🤖 AI Summary
This work addresses the fundamental trade-off in prediction-based inference (PBI): prediction errors from machine learning models induce bias, while reliance solely on small gold-standard samples yields low statistical efficiency. To resolve this, we propose Prediction-powered Inference (PPI), a theoretically grounded correction framework.
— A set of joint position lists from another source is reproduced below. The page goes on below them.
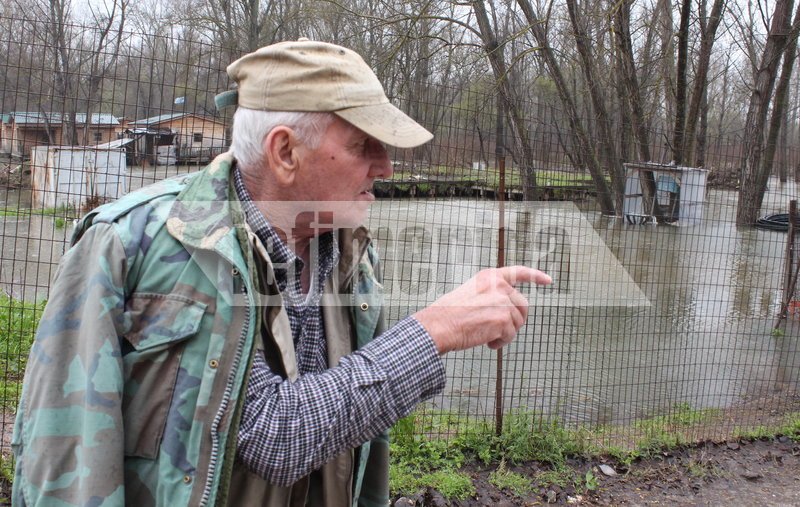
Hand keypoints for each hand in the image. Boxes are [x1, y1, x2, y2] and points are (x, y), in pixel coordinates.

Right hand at [413, 266, 551, 353]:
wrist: (439, 325)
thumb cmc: (448, 314)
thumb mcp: (470, 293)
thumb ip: (490, 295)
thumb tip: (508, 310)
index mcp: (490, 277)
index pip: (519, 272)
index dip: (536, 276)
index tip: (548, 280)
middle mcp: (499, 286)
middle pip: (522, 305)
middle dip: (515, 319)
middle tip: (498, 329)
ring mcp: (503, 302)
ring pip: (517, 322)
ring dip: (505, 332)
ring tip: (486, 335)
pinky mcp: (504, 320)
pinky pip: (510, 336)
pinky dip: (500, 342)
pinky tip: (486, 342)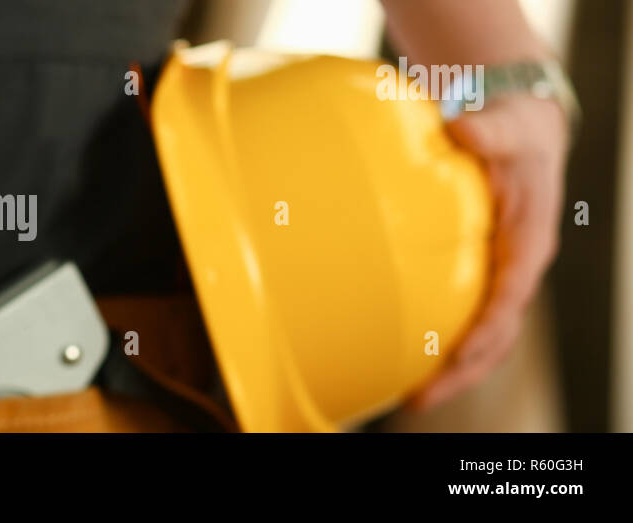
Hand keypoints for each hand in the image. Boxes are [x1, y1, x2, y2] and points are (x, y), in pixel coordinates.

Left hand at [411, 93, 568, 409]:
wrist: (518, 126)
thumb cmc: (510, 128)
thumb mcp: (504, 124)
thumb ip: (486, 131)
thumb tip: (462, 129)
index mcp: (529, 238)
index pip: (513, 292)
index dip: (489, 326)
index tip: (461, 354)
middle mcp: (517, 267)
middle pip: (498, 333)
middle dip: (464, 370)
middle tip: (421, 398)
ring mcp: (499, 277)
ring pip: (484, 338)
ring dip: (452, 372)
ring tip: (413, 399)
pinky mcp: (479, 277)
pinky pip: (464, 321)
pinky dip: (441, 347)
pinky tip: (403, 365)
Methodologically, we introduce the first integrated approach combining double sampling, inverse probability weighting, and asymptotic statistical inference—rigorously ensuring unbiased estimation while improving efficiency. We establish theoretical guarantees of both unbiasedness and reduced asymptotic variance. Empirical evaluation on UK Biobank data demonstrates that our corrected PPI narrows confidence intervals by 18–32% on average compared to standard PPI, substantially enhancing inferential reliability and practical utility. This is the first PPI framework to achieve provable efficiency gains without sacrificing unbiasedness, thereby bridging the methodological gap between classical double-sampling theory and modern predictive inference.
📝 Abstract
From structural biology to epidemiology, predictions from machine learning (ML) models increasingly complement costly gold-standard data to enable faster, more affordable, and scalable scientific inquiry. In response, prediction-based (PB) inference has emerged to accommodate statistical analysis using a large volume of predictions together with a small amount of gold-standard data. The goals of PB inference are two-fold: (i) to mitigate bias from errors in predictions and (ii) to improve efficiency relative to traditional inference using only the gold-standard data. Motwani and Witten (2023) recently revisited two key PB inference approaches and found that only one method, Prediction-powered Inference (PPI) proposed by Angelopoulos et al. (2023), achieves (i). In this paper, we find that PPI does not achieve (ii). We revisit the double sampling literature and show that, with a simple modification, PPI can be adjusted to provide theoretically justified improvements in efficiency. We also contextualize PB inference with economics and statistics literature dating back to the 1960s to highlight the utility of classical methods in this contemporary problem. Our extensive theoretical analyses, along with an analysis of UK Biobank data, indicate that our proposal effectively mitigates bias and improves efficiency, making it preferable for use in practice.